Kelompok-kelompok ini diduga memiliki anggota lebih dari 1 juta. Satu kelompok mengubah nama bulan lalu dari "Reopen California" menjadi "California Patriots Pro Law & Order". Kelompok ini mengunggah info terbaru untuk mengejek Black Lives Matter atau mengubah slogan menjadi "White Lives Matter."
Anggota grup itu telah menggunakan penghinaan untuk merujuk pada orang kulit berwarna dan pengunjuk rasa. Mereka menyebut orang-orang yang bergerak dengan sebutan "binatang," "rasis" dan "preman" dan ini pelanggaran langsung terhadap standar ujaran kebencian di Facebook.
Sedangkan kelompok yang lain telah menjadi tempat berkumpul untuk mempromosikan teori konspirasi tentang protes tersebut. Mereka menyatakan para demonstran dibayar untuk pergi melakukan unjuk rasa, bahkan kematian George Floyd di tangan polisi Minneapolis terus dipertontonkan.
Penulusuran Associated Press mengenai pos terbaru di 40 dari grup Facebook ini sebagian besar diluncurkan oleh kelompok konservatif atau aktivis pro-senjata. Hasilnya memperlihatkan bahwa sejak bulan lalu, pembicaraan sebagian besar bergeser untuk menyerang protes nasional atas pembunuhan pria dan wanita berkulit berwarna setelah kematian Floyd.

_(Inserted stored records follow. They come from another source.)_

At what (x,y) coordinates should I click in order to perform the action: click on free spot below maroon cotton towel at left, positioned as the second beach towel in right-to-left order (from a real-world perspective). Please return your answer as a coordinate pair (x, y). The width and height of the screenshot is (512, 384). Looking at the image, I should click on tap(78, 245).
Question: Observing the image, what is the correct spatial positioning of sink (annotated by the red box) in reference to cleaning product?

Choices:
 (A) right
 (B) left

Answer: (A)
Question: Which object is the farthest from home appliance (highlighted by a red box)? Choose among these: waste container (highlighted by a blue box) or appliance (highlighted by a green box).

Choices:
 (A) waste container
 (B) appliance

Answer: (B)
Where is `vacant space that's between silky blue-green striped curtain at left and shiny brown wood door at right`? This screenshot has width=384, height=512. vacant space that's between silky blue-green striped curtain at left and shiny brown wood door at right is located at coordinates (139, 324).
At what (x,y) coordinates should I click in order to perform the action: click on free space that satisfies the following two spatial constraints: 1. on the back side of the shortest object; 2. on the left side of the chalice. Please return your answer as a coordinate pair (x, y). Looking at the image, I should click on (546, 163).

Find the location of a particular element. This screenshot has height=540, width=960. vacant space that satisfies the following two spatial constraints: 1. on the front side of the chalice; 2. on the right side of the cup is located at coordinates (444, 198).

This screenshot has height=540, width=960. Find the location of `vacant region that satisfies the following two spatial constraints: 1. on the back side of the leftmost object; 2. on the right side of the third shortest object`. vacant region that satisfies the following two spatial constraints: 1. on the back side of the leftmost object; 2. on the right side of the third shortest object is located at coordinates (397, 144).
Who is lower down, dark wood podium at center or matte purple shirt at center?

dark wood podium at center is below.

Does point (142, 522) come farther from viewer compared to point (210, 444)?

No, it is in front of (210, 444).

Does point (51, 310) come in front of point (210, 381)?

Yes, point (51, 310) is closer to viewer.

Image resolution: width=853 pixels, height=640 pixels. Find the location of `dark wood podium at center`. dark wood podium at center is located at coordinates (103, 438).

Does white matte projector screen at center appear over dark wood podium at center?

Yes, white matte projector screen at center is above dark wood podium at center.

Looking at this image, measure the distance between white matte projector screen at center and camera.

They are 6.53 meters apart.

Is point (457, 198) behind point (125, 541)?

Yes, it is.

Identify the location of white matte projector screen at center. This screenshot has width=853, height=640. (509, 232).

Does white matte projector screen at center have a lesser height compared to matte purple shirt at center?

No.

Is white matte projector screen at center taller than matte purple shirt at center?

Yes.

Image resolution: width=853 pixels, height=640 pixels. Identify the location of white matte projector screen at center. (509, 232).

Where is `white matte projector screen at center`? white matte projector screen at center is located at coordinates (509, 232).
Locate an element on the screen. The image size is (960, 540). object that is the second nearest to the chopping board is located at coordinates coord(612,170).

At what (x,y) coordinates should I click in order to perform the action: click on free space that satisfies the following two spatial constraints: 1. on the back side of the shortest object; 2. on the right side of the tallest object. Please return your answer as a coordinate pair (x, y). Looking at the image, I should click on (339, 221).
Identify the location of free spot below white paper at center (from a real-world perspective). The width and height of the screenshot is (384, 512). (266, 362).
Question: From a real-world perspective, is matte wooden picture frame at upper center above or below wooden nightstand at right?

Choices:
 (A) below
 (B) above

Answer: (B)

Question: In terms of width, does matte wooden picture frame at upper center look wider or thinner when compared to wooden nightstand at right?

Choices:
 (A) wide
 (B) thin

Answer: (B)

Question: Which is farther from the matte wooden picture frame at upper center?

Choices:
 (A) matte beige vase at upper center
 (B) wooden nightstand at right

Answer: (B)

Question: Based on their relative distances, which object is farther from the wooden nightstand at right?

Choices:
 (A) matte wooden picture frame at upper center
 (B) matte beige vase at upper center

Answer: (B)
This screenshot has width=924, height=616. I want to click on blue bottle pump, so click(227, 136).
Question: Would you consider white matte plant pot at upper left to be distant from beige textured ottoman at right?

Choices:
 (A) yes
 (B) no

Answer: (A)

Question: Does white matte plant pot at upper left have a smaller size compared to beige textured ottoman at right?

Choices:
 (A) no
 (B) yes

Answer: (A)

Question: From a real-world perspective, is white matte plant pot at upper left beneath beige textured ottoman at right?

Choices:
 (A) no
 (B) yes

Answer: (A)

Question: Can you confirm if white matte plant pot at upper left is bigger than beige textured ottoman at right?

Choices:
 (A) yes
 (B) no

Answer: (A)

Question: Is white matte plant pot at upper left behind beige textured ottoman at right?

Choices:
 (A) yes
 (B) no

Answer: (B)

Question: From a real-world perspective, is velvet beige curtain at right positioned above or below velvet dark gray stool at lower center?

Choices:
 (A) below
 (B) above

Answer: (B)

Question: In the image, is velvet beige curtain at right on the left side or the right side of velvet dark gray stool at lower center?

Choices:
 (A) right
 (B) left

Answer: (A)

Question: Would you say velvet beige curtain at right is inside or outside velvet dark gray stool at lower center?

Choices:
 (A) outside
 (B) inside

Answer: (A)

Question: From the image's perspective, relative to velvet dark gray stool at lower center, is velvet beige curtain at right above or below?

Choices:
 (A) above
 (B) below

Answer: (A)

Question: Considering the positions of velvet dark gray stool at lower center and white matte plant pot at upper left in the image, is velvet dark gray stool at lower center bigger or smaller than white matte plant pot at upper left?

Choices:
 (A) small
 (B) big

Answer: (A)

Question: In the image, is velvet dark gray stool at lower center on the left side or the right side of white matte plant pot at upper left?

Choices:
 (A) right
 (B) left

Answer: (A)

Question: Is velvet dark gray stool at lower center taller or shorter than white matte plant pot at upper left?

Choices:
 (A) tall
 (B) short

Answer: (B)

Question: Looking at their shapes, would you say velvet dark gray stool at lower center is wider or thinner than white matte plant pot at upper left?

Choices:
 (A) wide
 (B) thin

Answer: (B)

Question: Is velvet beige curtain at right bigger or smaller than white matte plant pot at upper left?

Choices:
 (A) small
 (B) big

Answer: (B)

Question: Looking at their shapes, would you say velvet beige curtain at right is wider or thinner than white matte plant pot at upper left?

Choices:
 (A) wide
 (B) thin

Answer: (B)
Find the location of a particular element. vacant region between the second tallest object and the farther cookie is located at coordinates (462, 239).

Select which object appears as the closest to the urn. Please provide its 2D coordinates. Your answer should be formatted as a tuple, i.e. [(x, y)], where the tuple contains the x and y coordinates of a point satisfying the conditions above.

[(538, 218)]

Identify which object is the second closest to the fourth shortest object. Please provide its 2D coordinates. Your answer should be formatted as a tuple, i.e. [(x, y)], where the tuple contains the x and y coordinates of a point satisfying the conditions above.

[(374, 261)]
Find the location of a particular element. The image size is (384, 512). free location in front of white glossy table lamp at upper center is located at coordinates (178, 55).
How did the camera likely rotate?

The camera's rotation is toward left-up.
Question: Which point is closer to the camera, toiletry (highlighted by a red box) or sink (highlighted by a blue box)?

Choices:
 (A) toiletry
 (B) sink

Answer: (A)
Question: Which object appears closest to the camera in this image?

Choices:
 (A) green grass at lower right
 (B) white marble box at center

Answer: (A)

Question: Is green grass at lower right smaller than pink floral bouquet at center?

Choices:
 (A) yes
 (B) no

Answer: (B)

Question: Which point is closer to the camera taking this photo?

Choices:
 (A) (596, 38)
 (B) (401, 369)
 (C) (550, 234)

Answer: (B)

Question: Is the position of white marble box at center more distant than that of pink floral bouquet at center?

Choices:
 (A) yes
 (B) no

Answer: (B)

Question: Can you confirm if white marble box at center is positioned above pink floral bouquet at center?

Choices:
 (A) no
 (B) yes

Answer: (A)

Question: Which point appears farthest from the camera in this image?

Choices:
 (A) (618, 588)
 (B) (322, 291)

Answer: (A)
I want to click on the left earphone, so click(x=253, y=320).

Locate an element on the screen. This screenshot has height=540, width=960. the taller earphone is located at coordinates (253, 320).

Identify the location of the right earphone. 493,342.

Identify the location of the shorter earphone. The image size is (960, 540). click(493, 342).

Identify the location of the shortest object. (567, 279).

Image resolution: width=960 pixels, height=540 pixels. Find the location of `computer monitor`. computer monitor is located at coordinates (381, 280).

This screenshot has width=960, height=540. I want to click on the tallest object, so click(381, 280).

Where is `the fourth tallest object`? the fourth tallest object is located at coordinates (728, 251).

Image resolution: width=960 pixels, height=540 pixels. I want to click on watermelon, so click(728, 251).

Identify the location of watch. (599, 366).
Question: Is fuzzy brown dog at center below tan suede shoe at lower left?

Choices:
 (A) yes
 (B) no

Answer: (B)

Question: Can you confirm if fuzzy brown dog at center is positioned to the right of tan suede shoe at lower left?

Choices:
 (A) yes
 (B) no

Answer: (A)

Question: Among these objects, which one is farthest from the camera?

Pengguna Facebook dalam beberapa grup ini mengunggah ratusan kali sehari. Utas yang sering dilihat hanya oleh anggota saja dan dilindungi dari pandangan publik.
"Kecuali jika Facebook secara aktif mencari disinformasi dalam ruang-ruang itu, mereka akan luput dari perhatian untuk waktu yang lama dan mereka akan tumbuh," kata direktur penelitian di Shorenstein Center di Harvard Kennedy School tentang Media, Politik, dan Kebijakan Publik, Joan Donovan.
Donova menekankan, seiring waktu, orang-orang itu akan menyeret orang lain ke dalam lingkaran mereka. Dengan begitu mereka akan terus berorganisasi.
Facebook mengatakan, mengetahui kelompok tersebut kembali dibuka dan menggunakan teknologi serta mengandalkan pengguna untuk mengidentifikasi unggahan yang bermasalah. Perusahaan telah berjanji di masa lalu untuk mencari materi yang melanggar aturannya dalam kelompok pribadi maupun di tempat-tempat umum di situsnya. Hanya saja janji tersebut sering kali sulit diterapkan.
Terdapat satu grup Facebook, ReOpen PA, meminta 105.000 anggotanya untuk menjaga agar percakapan tetap fokus pada pembukaan kembali bisnis dan sekolah di Pennsylvania. Mereka menerapkan aturan untuk melarang unggahan tentang protes keadilan rasial serta teori konspirasi tentang kemanjuran masker.
Tapi, kebanyakan orang lain tidak memoderasi halaman mereka sedekat ini. Contoh saja, beberapa kelompok di New Jersey, Texas, dan Ohio telah menyebut rasisme sistemik sebagai kebohongan.
Peneliti di Wilson Center, Washington, D.C., Nina Jankowicz, menyatakan, kelompok-kelompok yang menggelembung seperti ruang bawah tanah menyeramkan. Tempat itu menjadi wilayah pandangan ekstremis dan informasi yang salah dapat mengintai. "Ini semacam cara agar platform memungkinkan beberapa aktor terburuk untuk tetap di sana," kata Jankowicz.